[Saved data entries]
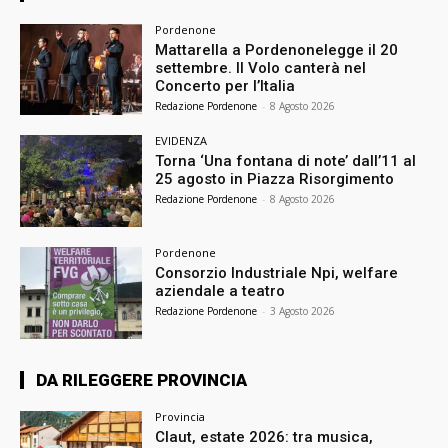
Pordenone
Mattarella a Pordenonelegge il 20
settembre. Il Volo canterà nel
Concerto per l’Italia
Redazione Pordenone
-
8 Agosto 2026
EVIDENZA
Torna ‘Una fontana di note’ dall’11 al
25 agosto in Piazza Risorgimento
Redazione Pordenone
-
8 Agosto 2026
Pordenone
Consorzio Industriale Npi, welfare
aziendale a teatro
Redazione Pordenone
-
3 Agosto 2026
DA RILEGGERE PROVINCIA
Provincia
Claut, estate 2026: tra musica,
---
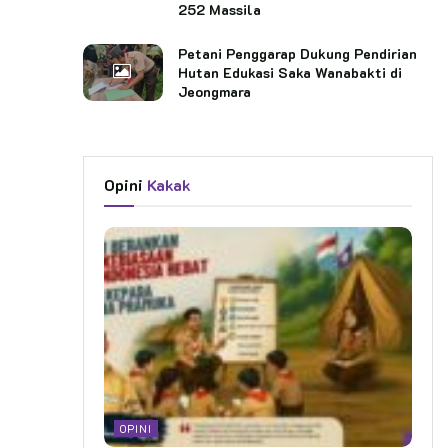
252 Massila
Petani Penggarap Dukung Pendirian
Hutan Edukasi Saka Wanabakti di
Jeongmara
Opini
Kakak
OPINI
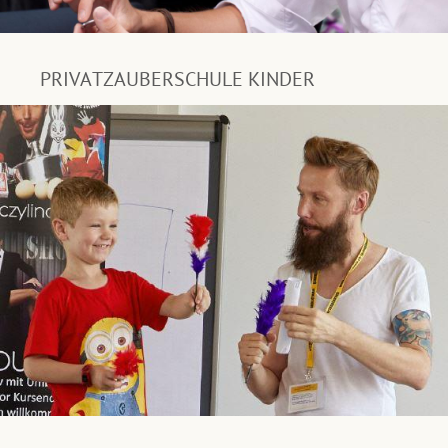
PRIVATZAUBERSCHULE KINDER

• What is expected: From the records above, extract the lines from the one holding "Petani Penggarap Dukung Pendirian" through the one holding "PRIVATZAUBERSCHULE KINDER", word for word; omit the pictures.

• Answer box:
Petani Penggarap Dukung Pendirian
Hutan Edukasi Saka Wanabakti di
Jeongmara
Opini
Kakak
OPINI
PRIVATZAUBERSCHULE KINDER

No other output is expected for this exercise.